Mark Wemple. Bala Nemani and Amanda Cole are seeking $1 million in investment to help them scale up eTeki.
Mark Wemple. Bala Nemani and Amanda Cole are seeking $1 million in investment to help them scale up eTeki.

“There are approximately 100,000 open IT jobs in the U.S. at any given moment,” says Cole, citing U.S. Bureau of Labor Statistics data. “For each of those jobs, companies are using at least two, if not three, sources of recruitment tools to fill those positions. But we have the potential to be screening anywhere from five to 30 candidates for every one of those roles, per recruiter.”

Company officials decline to disclose specific sales figures, only to say it brings in five-figure revenues every month, using a couple of different pricing mechanisms. In one, the client pays a fee per interview. But Cole says the majority of the company’s clients have signed up on an ongoing, subscription basis, in which they pay a monthly fee for a certain volume of interviews. The company offers clients a 10% discount for bulk interview purchases.

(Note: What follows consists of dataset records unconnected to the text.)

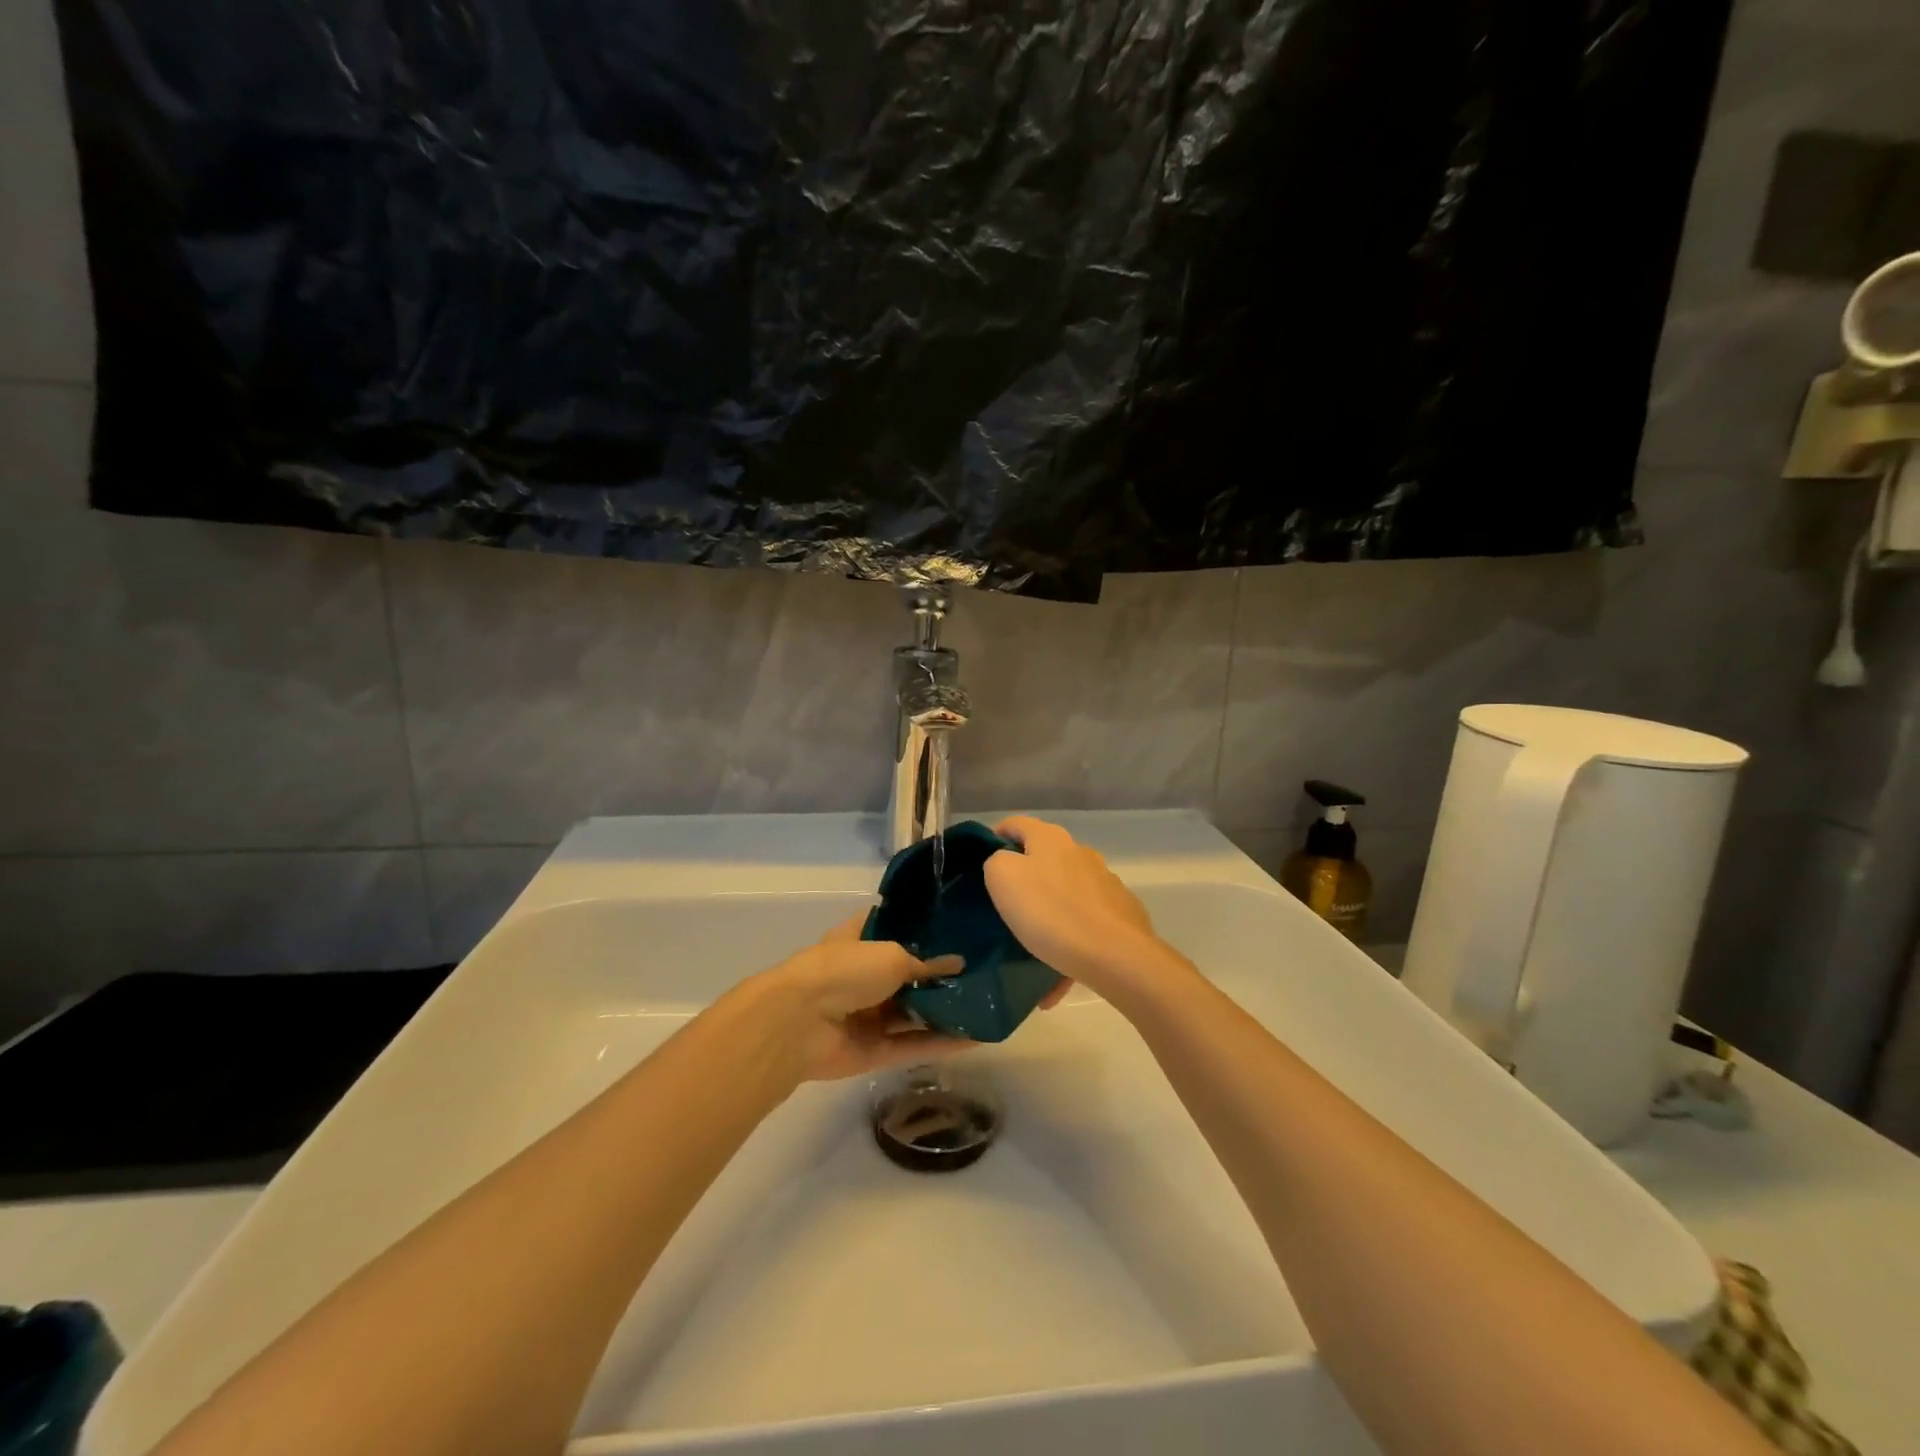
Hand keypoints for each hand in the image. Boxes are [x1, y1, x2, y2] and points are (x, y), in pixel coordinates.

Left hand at [740, 917, 968, 1082]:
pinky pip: (913, 1045)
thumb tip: (958, 964)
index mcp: (858, 941)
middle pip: (908, 975)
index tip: (956, 927)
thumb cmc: (843, 970)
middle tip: (984, 972)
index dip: (921, 928)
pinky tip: (977, 1039)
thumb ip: (925, 963)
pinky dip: (942, 1042)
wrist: (799, 1024)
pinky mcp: (875, 1051)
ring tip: (988, 1005)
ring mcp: (868, 1016)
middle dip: (941, 975)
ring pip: (914, 1013)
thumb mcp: (891, 955)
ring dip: (946, 1012)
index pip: (892, 928)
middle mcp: (863, 977)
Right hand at [984, 817, 1172, 999]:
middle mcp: (1080, 853)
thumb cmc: (1050, 911)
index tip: (981, 858)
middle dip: (1025, 878)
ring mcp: (1104, 883)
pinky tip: (1056, 980)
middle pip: (1044, 858)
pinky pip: (1084, 925)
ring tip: (1032, 947)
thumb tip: (1007, 862)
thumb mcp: (1003, 878)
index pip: (1017, 823)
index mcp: (1051, 839)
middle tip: (1005, 904)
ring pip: (1065, 894)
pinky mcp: (1120, 913)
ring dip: (1048, 915)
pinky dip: (1068, 944)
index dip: (997, 834)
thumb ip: (996, 861)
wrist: (1115, 955)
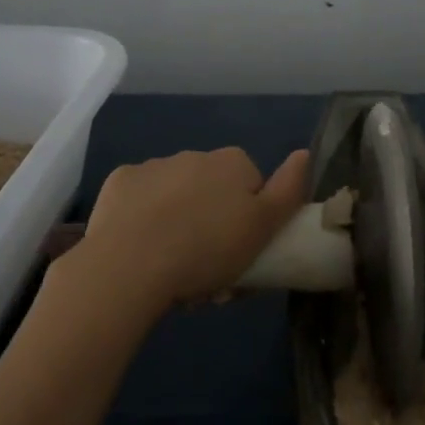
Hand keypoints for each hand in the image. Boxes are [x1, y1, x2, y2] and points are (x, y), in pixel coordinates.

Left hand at [65, 147, 310, 314]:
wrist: (130, 264)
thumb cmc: (207, 249)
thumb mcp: (263, 227)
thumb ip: (288, 190)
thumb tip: (305, 153)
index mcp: (232, 162)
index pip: (252, 188)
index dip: (250, 223)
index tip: (241, 255)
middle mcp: (194, 155)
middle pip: (212, 192)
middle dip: (211, 224)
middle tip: (207, 271)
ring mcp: (153, 166)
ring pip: (175, 196)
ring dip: (177, 222)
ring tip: (169, 266)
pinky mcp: (119, 182)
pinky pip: (138, 200)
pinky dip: (141, 218)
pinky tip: (138, 248)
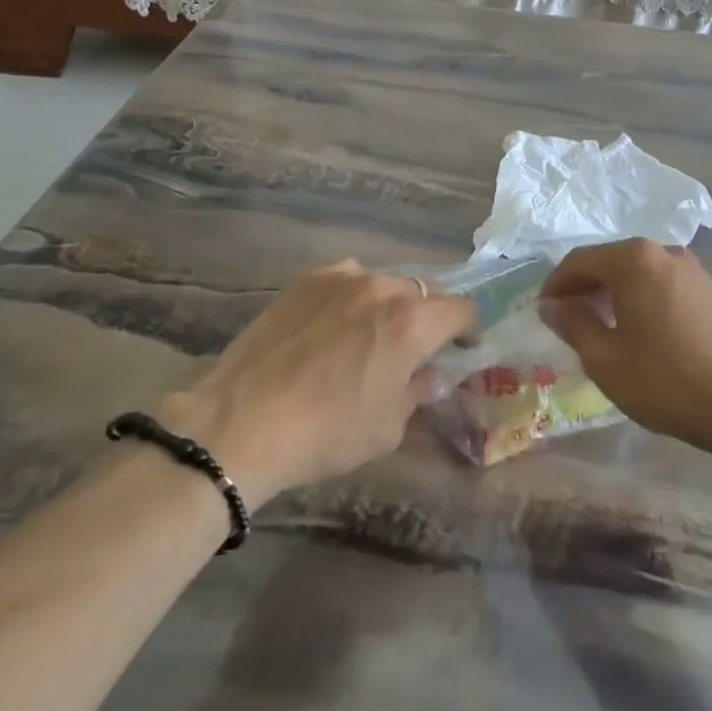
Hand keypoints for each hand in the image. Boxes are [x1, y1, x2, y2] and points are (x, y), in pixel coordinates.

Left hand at [158, 261, 474, 504]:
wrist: (243, 421)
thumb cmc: (327, 432)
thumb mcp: (387, 427)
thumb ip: (418, 392)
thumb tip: (431, 376)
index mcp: (412, 322)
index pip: (461, 309)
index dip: (468, 329)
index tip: (462, 350)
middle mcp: (382, 288)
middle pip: (422, 292)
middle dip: (427, 318)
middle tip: (414, 349)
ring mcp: (341, 278)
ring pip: (382, 283)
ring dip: (388, 305)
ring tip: (370, 334)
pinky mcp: (305, 281)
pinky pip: (345, 279)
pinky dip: (352, 296)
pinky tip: (334, 322)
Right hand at [540, 238, 711, 456]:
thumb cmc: (664, 380)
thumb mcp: (604, 357)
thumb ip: (572, 323)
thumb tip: (551, 305)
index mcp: (634, 259)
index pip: (579, 260)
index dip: (555, 284)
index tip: (542, 312)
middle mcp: (663, 251)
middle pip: (609, 260)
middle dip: (583, 285)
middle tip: (566, 318)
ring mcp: (691, 269)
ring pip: (636, 271)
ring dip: (611, 291)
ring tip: (597, 325)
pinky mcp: (709, 290)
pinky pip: (659, 282)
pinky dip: (638, 296)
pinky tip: (635, 328)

Cole and Nemani expect the company’s performance to rise in the coming months and years as eTeki wins investment that will help it better market its services to the world’s leading staffing and recruiting agencies. Locally, one of its major clients is WilsonHCG, a Tampa-based talent recruitment agency with offices in London, Toronto and Singapore.

Marketing and messaging are hurdles eTeki will have to overcome. Although it boasts 35 clients, mostly split between the United States and India, it faces stiff competition in the talent-search industry. The company seeks $1 million in investment capital for marketing, hiring more sales personnel and increasing its capacity to conduct interviewer certifications.

“We want to expand our presence in the HR tech community,” says Cole. “We’ve laid the foundation. The funds we are looking for are to accelerate to the next step.”